Within the data below, determine how many lines contain "neighbours" and supply only that figure.

Segment Open

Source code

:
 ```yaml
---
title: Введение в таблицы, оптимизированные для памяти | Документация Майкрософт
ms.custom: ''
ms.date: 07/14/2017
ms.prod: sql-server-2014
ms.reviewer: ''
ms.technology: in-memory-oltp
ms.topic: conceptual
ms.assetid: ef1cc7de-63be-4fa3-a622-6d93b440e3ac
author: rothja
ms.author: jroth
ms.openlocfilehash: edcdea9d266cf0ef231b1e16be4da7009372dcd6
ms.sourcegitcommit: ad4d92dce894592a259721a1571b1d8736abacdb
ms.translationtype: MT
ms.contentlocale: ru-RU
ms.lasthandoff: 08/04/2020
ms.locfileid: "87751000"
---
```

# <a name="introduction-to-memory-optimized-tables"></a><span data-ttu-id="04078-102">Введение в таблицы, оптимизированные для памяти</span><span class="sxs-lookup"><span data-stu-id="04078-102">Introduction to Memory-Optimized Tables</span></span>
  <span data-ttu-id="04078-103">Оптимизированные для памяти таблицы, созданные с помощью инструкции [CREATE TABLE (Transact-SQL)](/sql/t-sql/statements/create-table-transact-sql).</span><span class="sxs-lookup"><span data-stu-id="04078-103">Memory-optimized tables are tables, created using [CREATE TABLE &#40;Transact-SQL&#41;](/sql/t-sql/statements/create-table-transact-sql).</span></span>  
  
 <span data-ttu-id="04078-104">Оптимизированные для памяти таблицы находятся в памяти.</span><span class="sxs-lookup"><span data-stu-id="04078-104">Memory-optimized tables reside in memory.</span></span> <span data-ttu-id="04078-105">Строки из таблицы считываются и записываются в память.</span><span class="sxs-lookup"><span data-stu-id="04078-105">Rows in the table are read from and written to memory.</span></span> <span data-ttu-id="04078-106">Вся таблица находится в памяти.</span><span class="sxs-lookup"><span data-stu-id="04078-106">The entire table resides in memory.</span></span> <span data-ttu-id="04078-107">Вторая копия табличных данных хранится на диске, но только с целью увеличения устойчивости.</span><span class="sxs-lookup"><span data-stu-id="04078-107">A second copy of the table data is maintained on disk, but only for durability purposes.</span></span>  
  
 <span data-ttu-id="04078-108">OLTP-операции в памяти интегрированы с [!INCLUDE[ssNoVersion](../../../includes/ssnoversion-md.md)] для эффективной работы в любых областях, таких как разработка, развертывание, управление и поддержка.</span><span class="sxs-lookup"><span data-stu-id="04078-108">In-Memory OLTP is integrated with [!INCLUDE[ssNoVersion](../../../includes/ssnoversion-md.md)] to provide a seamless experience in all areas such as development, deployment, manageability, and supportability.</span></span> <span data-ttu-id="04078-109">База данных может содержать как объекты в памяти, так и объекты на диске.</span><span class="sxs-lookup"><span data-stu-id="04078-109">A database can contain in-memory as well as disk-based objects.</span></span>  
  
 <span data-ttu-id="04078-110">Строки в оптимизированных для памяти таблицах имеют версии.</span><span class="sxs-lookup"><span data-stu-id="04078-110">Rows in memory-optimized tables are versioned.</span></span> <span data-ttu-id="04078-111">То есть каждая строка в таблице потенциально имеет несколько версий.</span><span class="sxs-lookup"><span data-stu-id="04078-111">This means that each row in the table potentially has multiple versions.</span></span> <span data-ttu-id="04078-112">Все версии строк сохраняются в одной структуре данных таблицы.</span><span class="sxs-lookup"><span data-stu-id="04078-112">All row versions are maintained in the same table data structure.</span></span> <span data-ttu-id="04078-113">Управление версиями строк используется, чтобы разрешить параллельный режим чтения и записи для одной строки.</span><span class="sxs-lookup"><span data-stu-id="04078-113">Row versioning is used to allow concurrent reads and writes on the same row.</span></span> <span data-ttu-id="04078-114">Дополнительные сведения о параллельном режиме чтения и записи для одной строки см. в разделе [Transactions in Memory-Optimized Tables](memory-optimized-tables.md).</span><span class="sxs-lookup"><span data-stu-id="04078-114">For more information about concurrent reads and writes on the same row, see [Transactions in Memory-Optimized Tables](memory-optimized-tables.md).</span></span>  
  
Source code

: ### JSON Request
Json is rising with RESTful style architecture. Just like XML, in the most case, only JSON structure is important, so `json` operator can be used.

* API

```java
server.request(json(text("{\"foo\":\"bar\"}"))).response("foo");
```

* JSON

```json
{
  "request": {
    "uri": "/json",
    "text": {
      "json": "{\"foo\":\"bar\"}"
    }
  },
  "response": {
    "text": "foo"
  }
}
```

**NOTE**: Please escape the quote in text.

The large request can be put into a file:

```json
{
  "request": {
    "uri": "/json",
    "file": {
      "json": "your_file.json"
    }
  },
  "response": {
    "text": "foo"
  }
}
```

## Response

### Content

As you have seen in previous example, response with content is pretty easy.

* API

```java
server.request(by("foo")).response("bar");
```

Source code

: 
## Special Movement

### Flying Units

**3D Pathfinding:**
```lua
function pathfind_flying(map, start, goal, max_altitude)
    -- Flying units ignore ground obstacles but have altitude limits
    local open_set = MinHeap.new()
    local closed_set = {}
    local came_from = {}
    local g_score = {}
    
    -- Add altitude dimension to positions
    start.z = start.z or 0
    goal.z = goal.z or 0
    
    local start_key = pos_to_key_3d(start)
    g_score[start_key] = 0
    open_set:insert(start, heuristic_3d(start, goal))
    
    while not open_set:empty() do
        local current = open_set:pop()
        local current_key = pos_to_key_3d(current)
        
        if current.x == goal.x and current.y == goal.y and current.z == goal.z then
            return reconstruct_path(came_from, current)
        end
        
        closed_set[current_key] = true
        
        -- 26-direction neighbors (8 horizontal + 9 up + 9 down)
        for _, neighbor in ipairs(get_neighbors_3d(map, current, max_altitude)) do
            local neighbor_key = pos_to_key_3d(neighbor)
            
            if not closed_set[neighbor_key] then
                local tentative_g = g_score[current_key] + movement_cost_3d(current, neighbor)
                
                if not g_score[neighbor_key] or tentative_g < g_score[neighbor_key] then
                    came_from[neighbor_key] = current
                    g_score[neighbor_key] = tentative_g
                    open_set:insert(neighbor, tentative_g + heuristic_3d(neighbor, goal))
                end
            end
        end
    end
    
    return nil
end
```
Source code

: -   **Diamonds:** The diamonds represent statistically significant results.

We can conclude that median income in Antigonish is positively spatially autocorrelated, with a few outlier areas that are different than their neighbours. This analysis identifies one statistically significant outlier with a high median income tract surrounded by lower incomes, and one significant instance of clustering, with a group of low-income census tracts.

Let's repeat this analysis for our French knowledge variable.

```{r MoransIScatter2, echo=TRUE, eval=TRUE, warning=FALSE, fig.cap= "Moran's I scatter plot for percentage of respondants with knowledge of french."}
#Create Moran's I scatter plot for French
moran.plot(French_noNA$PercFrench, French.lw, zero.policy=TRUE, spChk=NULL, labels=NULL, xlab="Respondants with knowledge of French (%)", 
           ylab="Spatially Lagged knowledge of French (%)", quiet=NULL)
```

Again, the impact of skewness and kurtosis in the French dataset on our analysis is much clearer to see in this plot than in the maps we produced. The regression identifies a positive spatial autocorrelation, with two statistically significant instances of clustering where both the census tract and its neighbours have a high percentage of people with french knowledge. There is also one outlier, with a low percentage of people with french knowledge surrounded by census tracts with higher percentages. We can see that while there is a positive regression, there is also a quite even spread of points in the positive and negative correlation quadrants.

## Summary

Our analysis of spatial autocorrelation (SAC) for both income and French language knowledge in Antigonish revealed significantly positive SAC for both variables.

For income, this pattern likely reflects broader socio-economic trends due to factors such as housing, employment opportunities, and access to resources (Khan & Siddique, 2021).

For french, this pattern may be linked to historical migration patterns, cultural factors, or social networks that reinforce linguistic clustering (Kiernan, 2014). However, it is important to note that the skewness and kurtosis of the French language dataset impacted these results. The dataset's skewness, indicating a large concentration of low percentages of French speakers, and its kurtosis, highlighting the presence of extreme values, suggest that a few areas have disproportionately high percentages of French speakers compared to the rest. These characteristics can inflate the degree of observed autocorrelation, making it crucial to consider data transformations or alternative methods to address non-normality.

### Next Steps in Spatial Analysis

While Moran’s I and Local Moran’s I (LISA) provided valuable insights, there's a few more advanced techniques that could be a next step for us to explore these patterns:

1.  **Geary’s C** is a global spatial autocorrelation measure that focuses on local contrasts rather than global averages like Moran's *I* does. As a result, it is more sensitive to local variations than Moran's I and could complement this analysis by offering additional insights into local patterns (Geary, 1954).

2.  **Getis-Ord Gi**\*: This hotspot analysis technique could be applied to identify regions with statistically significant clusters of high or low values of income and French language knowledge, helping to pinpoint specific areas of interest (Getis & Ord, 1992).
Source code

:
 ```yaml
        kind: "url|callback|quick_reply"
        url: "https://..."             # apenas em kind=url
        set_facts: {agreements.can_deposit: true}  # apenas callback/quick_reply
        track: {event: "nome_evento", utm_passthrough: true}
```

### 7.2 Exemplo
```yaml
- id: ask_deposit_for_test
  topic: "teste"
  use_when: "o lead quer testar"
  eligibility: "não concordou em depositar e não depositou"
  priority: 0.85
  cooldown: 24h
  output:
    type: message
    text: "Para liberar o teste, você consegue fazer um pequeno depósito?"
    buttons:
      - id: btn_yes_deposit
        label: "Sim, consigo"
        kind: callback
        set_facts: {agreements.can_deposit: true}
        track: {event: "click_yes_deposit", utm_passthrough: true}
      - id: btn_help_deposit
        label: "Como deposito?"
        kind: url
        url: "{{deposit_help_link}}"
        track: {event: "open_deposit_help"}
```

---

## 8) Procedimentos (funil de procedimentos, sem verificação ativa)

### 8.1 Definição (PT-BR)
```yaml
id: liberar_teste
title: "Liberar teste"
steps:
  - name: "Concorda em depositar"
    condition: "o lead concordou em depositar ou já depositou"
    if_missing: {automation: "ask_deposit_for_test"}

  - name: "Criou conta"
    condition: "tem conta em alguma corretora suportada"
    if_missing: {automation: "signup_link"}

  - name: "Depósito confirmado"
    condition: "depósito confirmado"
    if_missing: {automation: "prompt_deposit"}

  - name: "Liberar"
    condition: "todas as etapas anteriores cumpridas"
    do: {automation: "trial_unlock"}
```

Segment Closed

#### [RESPONSE FOR THIS EXERCISE]
2